## Exercise requirements:
Please repeat each line below exactly, with no images in the copy.
Extracted material START
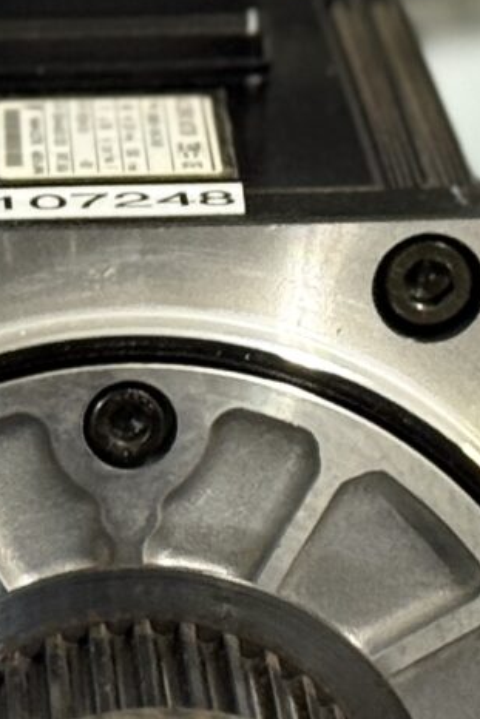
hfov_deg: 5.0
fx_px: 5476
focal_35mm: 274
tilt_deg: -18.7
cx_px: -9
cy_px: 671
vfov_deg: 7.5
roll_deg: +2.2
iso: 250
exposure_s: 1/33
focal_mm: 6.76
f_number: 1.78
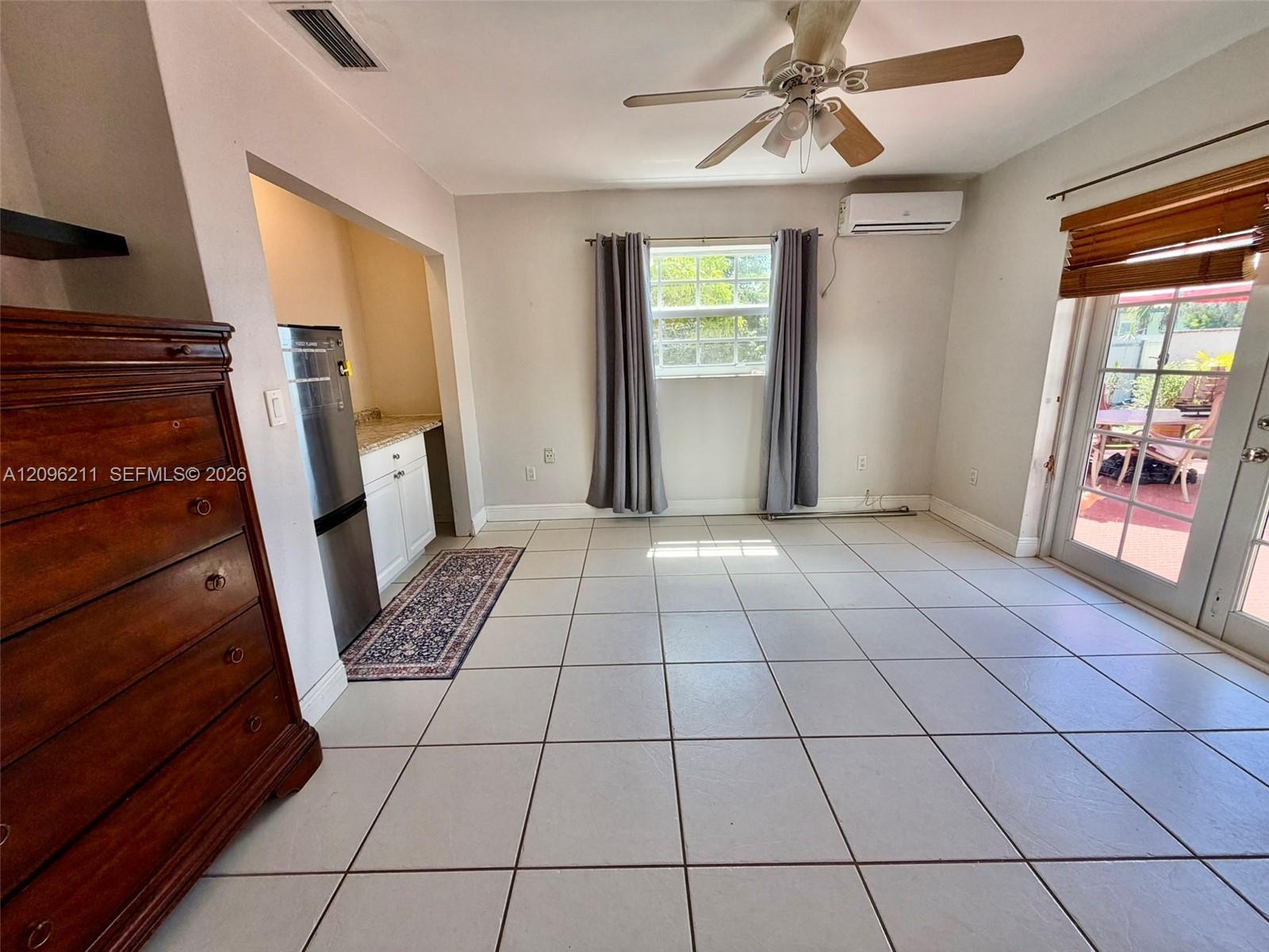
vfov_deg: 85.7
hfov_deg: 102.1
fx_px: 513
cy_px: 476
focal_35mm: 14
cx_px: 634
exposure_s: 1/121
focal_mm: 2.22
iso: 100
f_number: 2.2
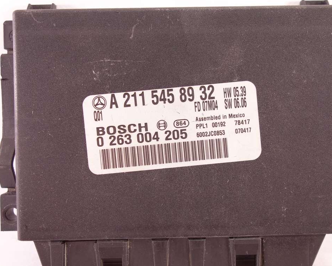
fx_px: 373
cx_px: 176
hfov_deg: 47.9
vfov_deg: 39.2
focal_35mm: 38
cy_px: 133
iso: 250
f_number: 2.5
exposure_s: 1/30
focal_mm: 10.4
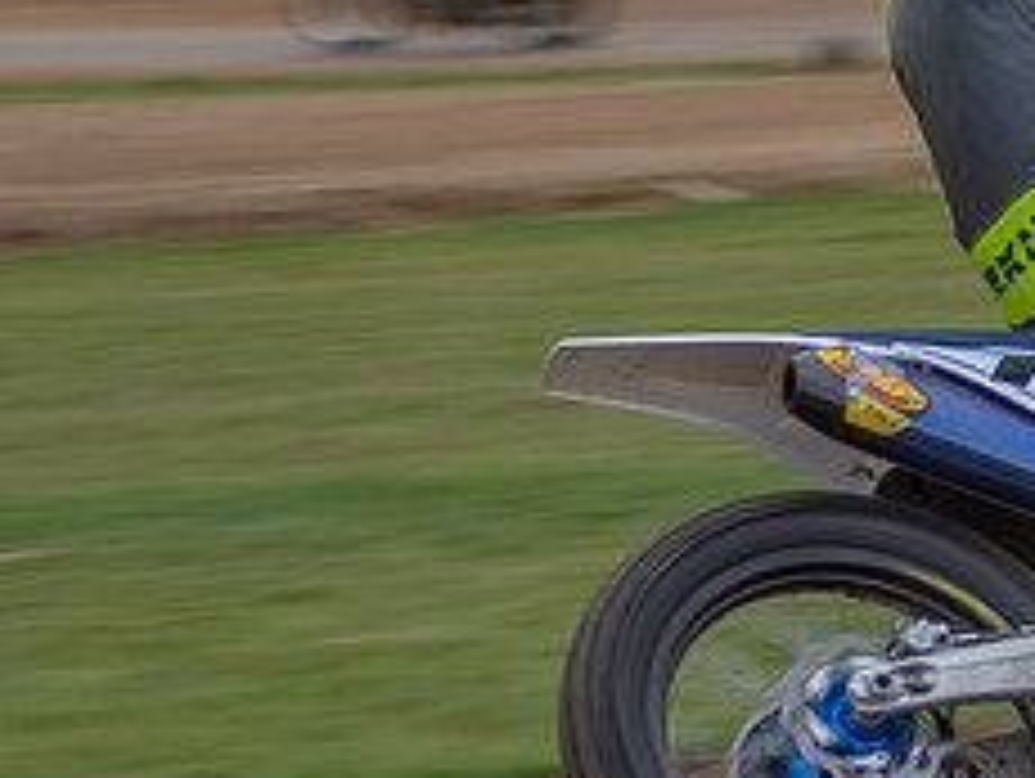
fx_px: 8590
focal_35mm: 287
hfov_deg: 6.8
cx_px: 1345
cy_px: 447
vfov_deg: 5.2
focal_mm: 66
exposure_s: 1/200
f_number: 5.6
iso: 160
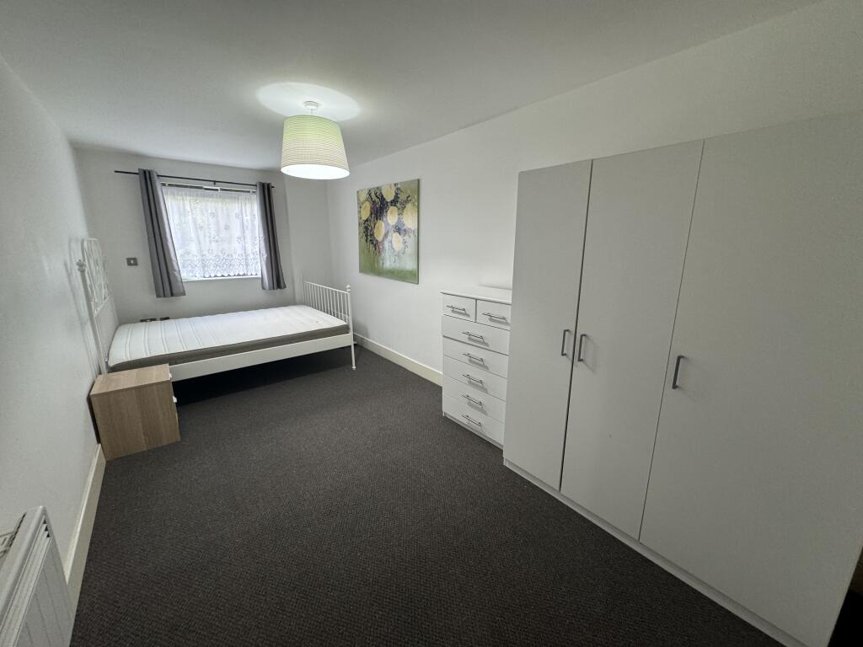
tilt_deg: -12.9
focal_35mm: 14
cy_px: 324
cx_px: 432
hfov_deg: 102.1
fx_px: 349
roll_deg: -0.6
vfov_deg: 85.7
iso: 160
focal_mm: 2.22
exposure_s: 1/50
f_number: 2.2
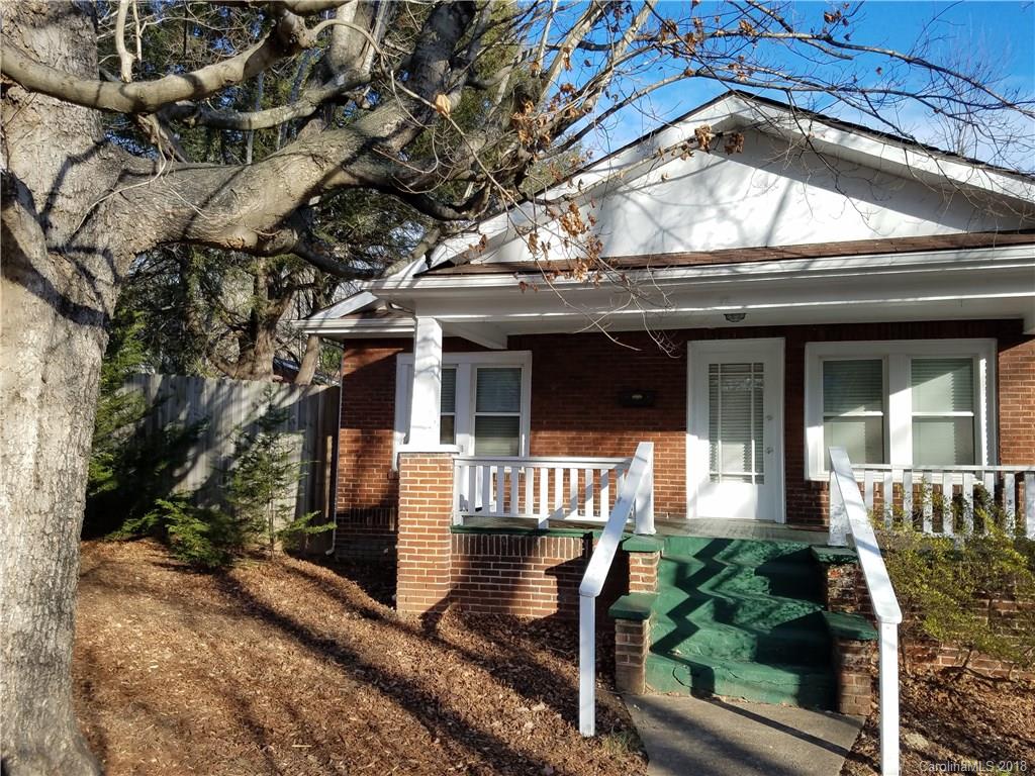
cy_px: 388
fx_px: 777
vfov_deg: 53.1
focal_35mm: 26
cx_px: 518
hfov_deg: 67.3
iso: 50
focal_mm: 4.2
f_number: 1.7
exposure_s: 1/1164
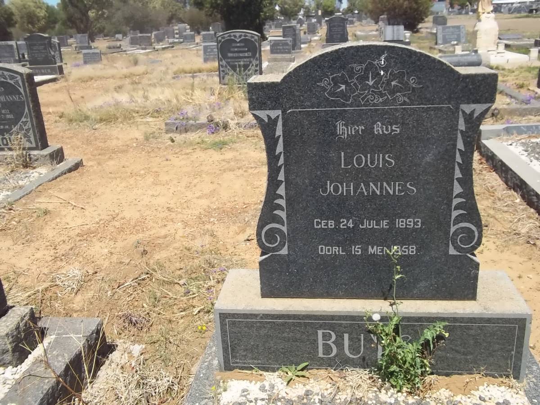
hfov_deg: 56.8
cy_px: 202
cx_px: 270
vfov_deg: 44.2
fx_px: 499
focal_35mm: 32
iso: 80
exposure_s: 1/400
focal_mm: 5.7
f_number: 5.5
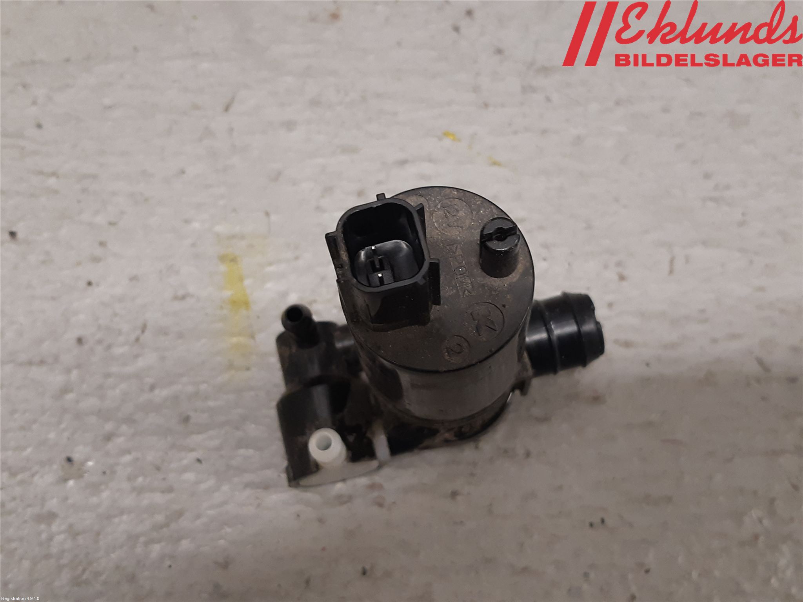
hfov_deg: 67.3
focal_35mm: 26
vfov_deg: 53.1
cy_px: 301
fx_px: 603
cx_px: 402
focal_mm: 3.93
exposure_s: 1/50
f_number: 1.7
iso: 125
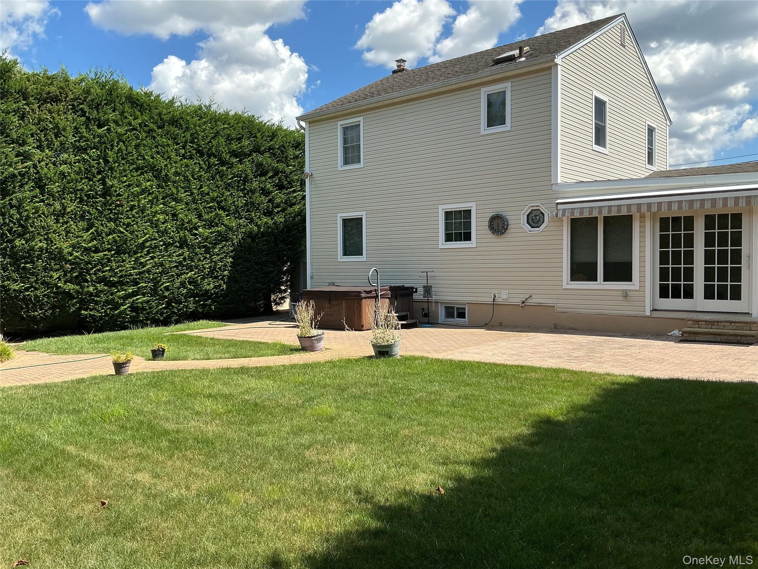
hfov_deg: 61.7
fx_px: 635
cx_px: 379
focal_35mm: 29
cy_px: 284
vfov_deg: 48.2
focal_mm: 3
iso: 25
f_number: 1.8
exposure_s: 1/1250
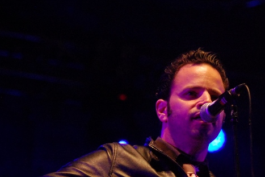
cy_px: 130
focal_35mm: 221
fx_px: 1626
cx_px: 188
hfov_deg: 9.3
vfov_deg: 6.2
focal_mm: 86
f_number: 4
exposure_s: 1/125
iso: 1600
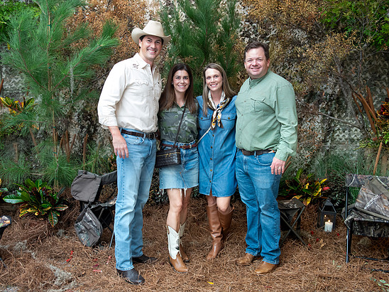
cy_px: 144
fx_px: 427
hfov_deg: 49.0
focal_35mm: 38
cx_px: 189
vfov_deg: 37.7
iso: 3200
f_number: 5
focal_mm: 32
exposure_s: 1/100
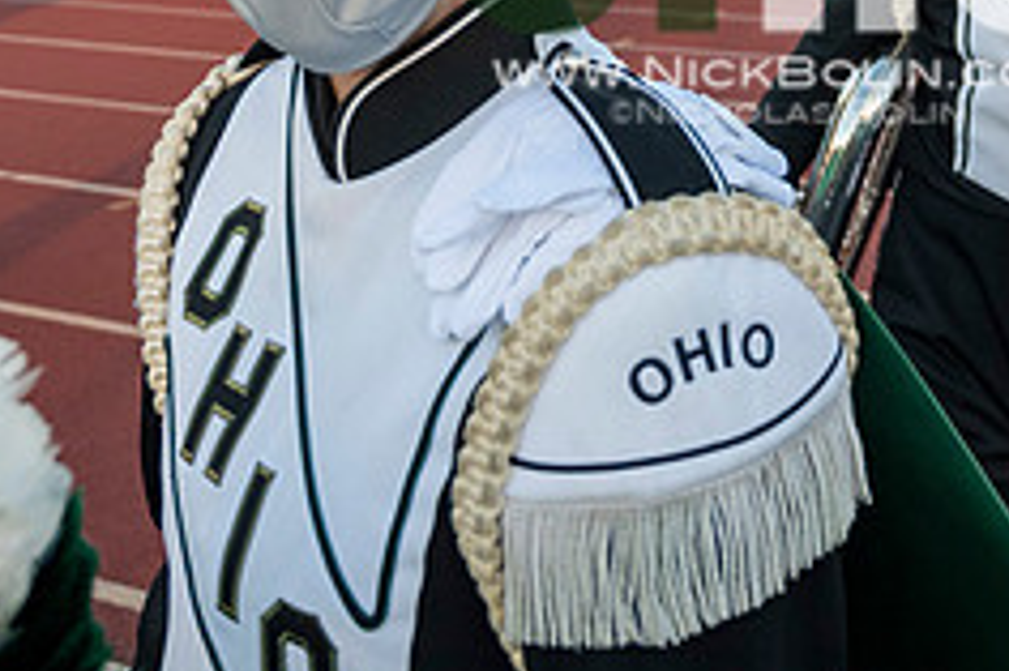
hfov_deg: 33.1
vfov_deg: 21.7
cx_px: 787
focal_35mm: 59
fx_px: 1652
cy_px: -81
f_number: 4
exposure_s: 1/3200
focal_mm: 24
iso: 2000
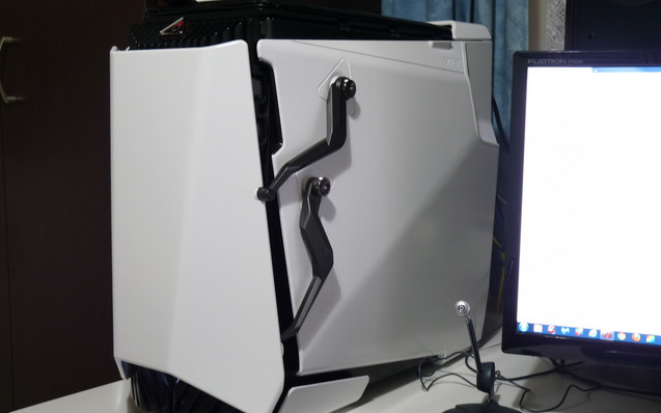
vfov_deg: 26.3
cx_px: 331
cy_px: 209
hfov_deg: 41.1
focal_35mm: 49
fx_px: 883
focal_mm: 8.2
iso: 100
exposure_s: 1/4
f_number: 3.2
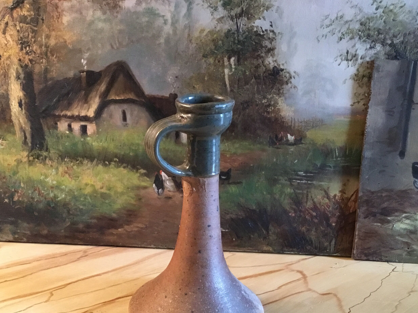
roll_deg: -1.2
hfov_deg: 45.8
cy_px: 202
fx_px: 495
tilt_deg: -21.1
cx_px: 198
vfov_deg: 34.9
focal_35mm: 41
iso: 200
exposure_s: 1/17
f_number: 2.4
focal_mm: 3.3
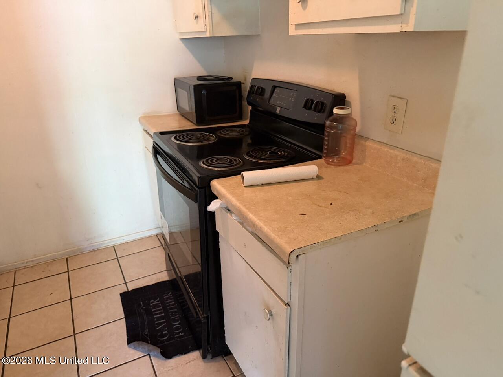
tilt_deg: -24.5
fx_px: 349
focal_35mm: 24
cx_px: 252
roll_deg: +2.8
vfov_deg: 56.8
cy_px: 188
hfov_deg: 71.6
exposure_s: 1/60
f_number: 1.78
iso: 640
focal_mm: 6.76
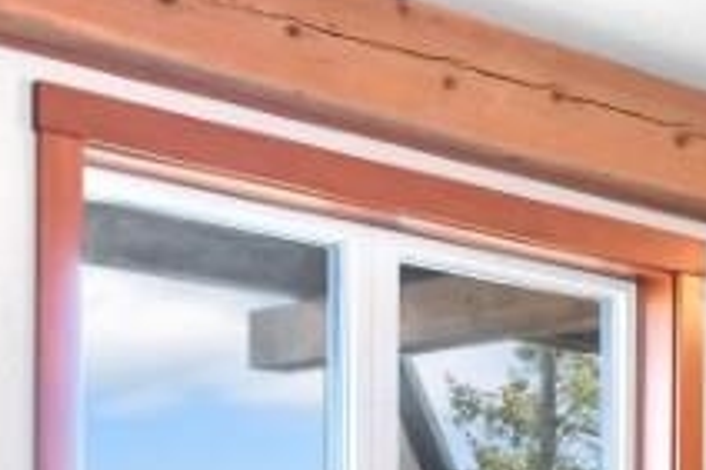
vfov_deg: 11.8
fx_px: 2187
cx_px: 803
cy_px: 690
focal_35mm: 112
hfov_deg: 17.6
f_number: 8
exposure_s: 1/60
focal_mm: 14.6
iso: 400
Extracted material END
## Solution to this exercise:
hfov_deg: 5.0
fx_px: 5476
focal_35mm: 274
tilt_deg: -18.7
cx_px: -9
cy_px: 671
vfov_deg: 7.5
roll_deg: +2.2
iso: 250
exposure_s: 1/33
focal_mm: 6.76
f_number: 1.78
vfov_deg: 85.7
hfov_deg: 102.1
fx_px: 513
cy_px: 476
focal_35mm: 14
cx_px: 634
exposure_s: 1/121
focal_mm: 2.22
iso: 100
f_number: 2.2
fx_px: 373
cx_px: 176
hfov_deg: 47.9
vfov_deg: 39.2
focal_35mm: 38
cy_px: 133
iso: 250
f_number: 2.5
exposure_s: 1/30
focal_mm: 10.4
fx_px: 8590
focal_35mm: 287
hfov_deg: 6.8
cx_px: 1345
cy_px: 447
vfov_deg: 5.2
focal_mm: 66
exposure_s: 1/200
f_number: 5.6
iso: 160
tilt_deg: -12.9
focal_35mm: 14
cy_px: 324
cx_px: 432
hfov_deg: 102.1
fx_px: 349
roll_deg: -0.6
vfov_deg: 85.7
iso: 160
focal_mm: 2.22
exposure_s: 1/50
f_number: 2.2
cy_px: 388
fx_px: 777
vfov_deg: 53.1
focal_35mm: 26
cx_px: 518
hfov_deg: 67.3
iso: 50
focal_mm: 4.2
f_number: 1.7
exposure_s: 1/1164
hfov_deg: 56.8
cy_px: 202
cx_px: 270
vfov_deg: 44.2
fx_px: 499
focal_35mm: 32
iso: 80
exposure_s: 1/400
focal_mm: 5.7
f_number: 5.5
hfov_deg: 67.3
focal_35mm: 26
vfov_deg: 53.1
cy_px: 301
fx_px: 603
cx_px: 402
focal_mm: 3.93
exposure_s: 1/50
f_number: 1.7
iso: 125
hfov_deg: 61.7
fx_px: 635
cx_px: 379
focal_35mm: 29
cy_px: 284
vfov_deg: 48.2
focal_mm: 3
iso: 25
f_number: 1.8
exposure_s: 1/1250
cy_px: 130
focal_35mm: 221
fx_px: 1626
cx_px: 188
hfov_deg: 9.3
vfov_deg: 6.2
focal_mm: 86
f_number: 4
exposure_s: 1/125
iso: 1600
cy_px: 144
fx_px: 427
hfov_deg: 49.0
focal_35mm: 38
cx_px: 189
vfov_deg: 37.7
iso: 3200
f_number: 5
focal_mm: 32
exposure_s: 1/100
hfov_deg: 33.1
vfov_deg: 21.7
cx_px: 787
focal_35mm: 59
fx_px: 1652
cy_px: -81
f_number: 4
exposure_s: 1/3200
focal_mm: 24
iso: 2000
vfov_deg: 26.3
cx_px: 331
cy_px: 209
hfov_deg: 41.1
focal_35mm: 49
fx_px: 883
focal_mm: 8.2
iso: 100
exposure_s: 1/4
f_number: 3.2
roll_deg: -1.2
hfov_deg: 45.8
cy_px: 202
fx_px: 495
tilt_deg: -21.1
cx_px: 198
vfov_deg: 34.9
focal_35mm: 41
iso: 200
exposure_s: 1/17
f_number: 2.4
focal_mm: 3.3
tilt_deg: -24.5
fx_px: 349
focal_35mm: 24
cx_px: 252
roll_deg: +2.8
vfov_deg: 56.8
cy_px: 188
hfov_deg: 71.6
exposure_s: 1/60
f_number: 1.78
iso: 640
focal_mm: 6.76
vfov_deg: 11.8
fx_px: 2187
cx_px: 803
cy_px: 690
focal_35mm: 112
hfov_deg: 17.6
f_number: 8
exposure_s: 1/60
focal_mm: 14.6
iso: 400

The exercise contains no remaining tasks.